Organisations that haven’t prepared their data and culture for this shift may find it harder to catch up.
Where to start now: Encourage your team to test safe AI features in existing platforms.
For example, let AI draft variations of your next appeal email, then have staff refine the tone. Build confidence through small experiments, not big-bang rollouts.
Challenge 5: Organisational culture and change management
Opportunity: Foster a culture of experimentation
Technology often moves faster than people.

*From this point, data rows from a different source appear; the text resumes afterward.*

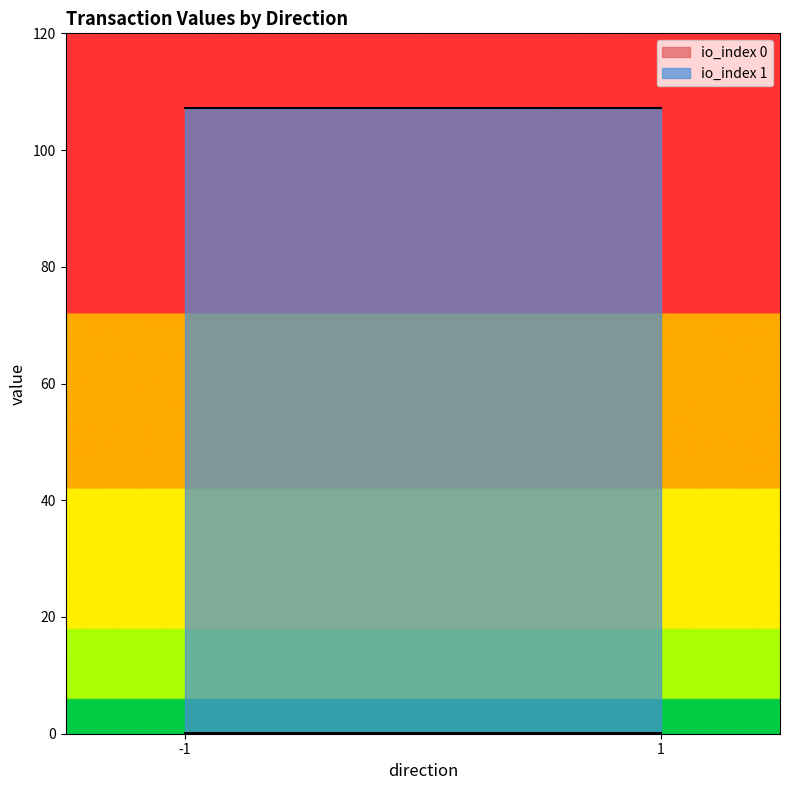

What is the average value of the io_index series?

0.5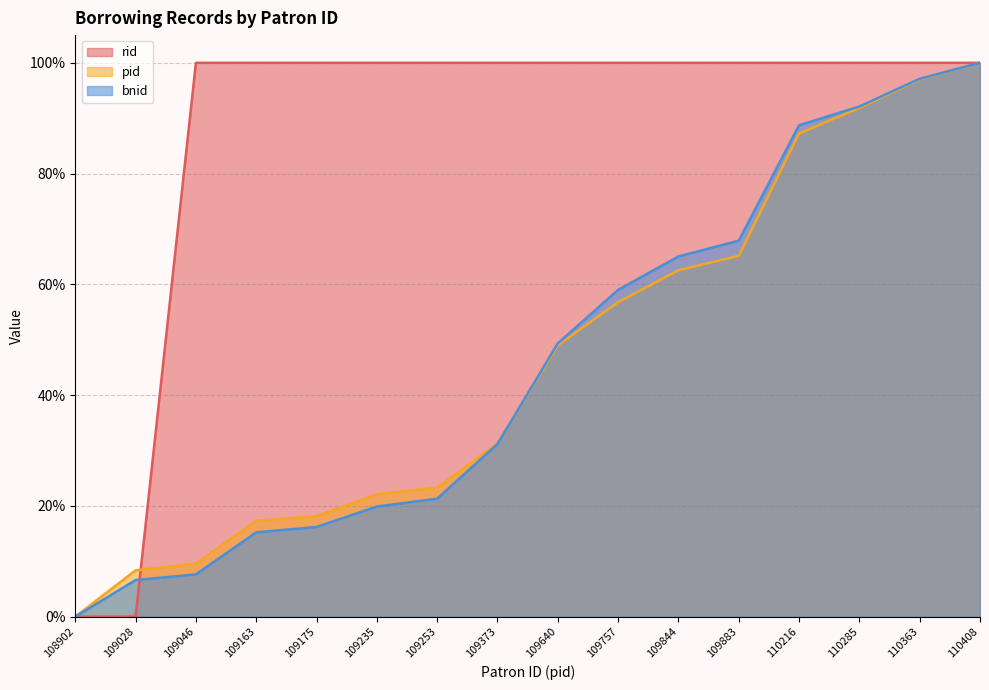

Does the chart have visible grid lines?

Yes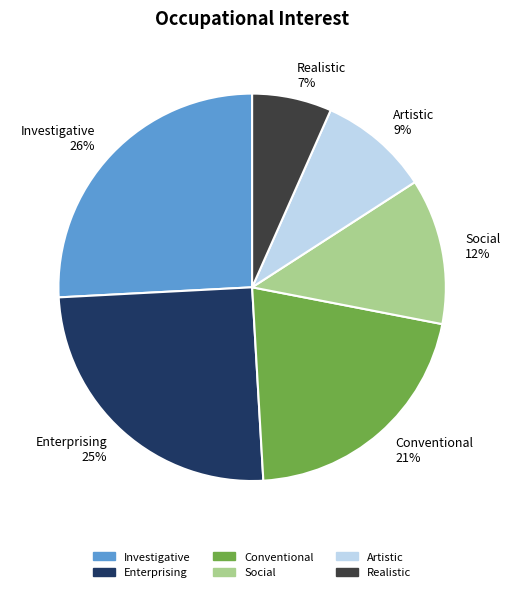

How many slices are in this pie chart?

6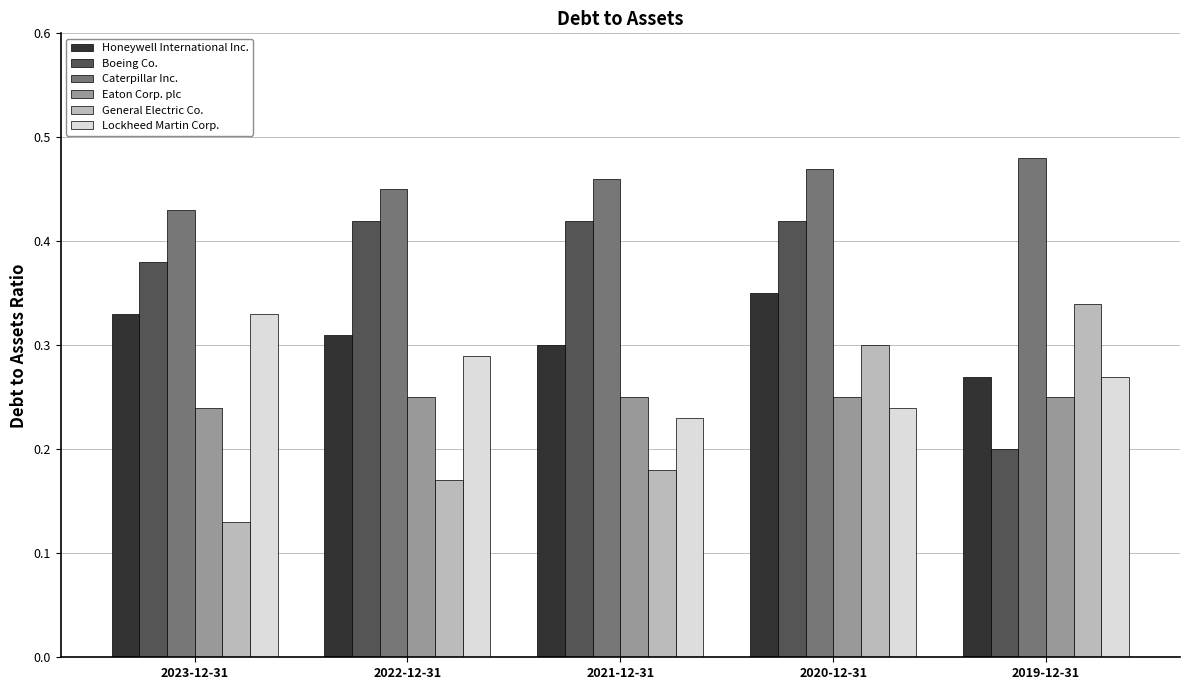

Does the chart contain any negative values?

No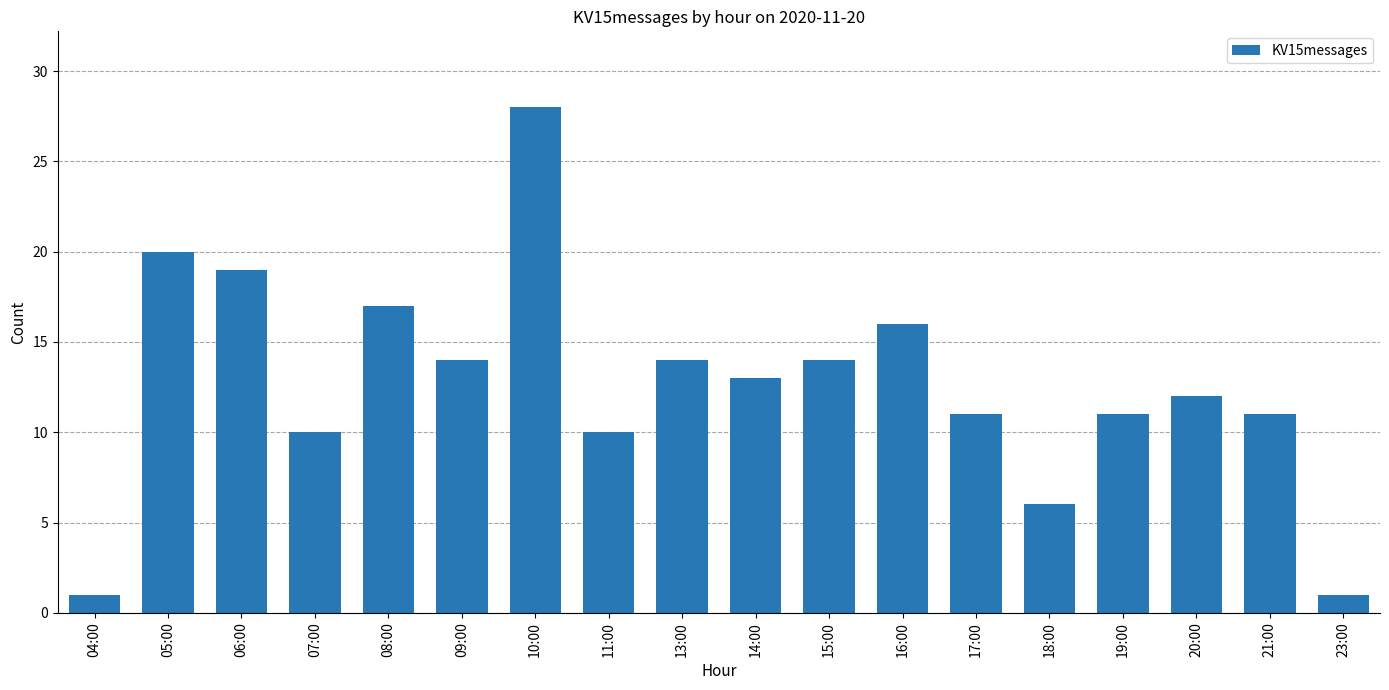

The chart shows a value of 10 at 07:00. True or false?

True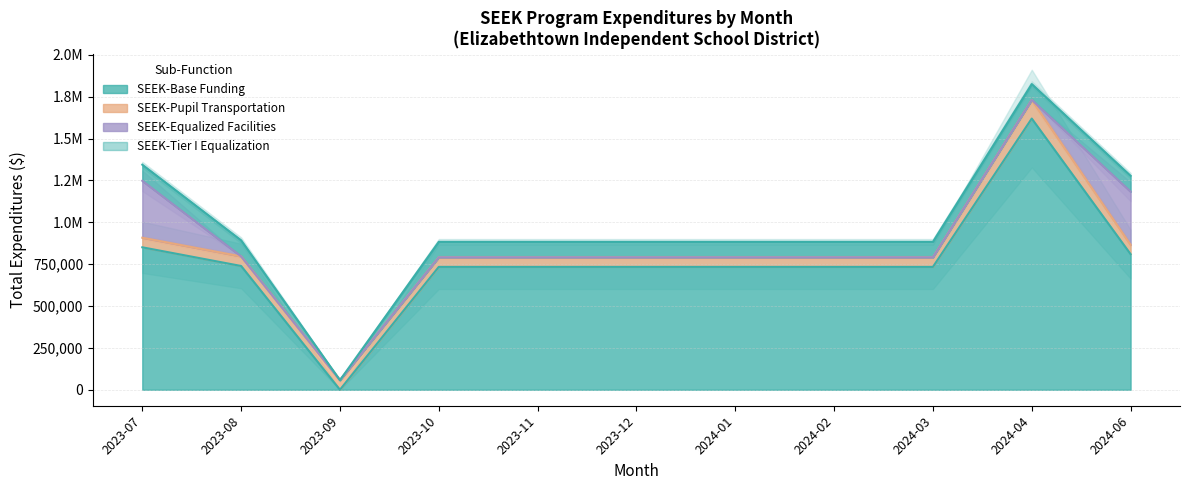

What position from the right is 2024-02?

4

Many fundraisers still rely on “gut feel” or “what worked ten years ago.” AI flips that on its head by helping you act on real-time donor signals.
The gap between organisations that experiment and those that cling to old ways is already visible, and it’s only likely to grow.
Where to start now: Build “test and learn” into your strategy.
- Set aside a small portion of your budget for pilots.
- Try A/B testing subject lines, or experimenting with SMS vs. email follow-ups.
- Measure results, celebrate wins, and normalise iteration.
The Bottom Line: Don’t wait for 2026 to arrive
Writing your next strategic plan means making bets on the future. The nonprofits that thrive are likely to be those that:
- Personalise at scale, rather than segment crudely
- Connect their systems into unified data ecosystems
- Invest in clean, trustworthy, and enriched donor data
- Treat AI agents as part of their team
- Build a culture that’s ready to experiment
The gap between nonprofits that act on these trends and those that don’t is already starting to show. The good news? You don’t need to solve it all today. But you do need to start.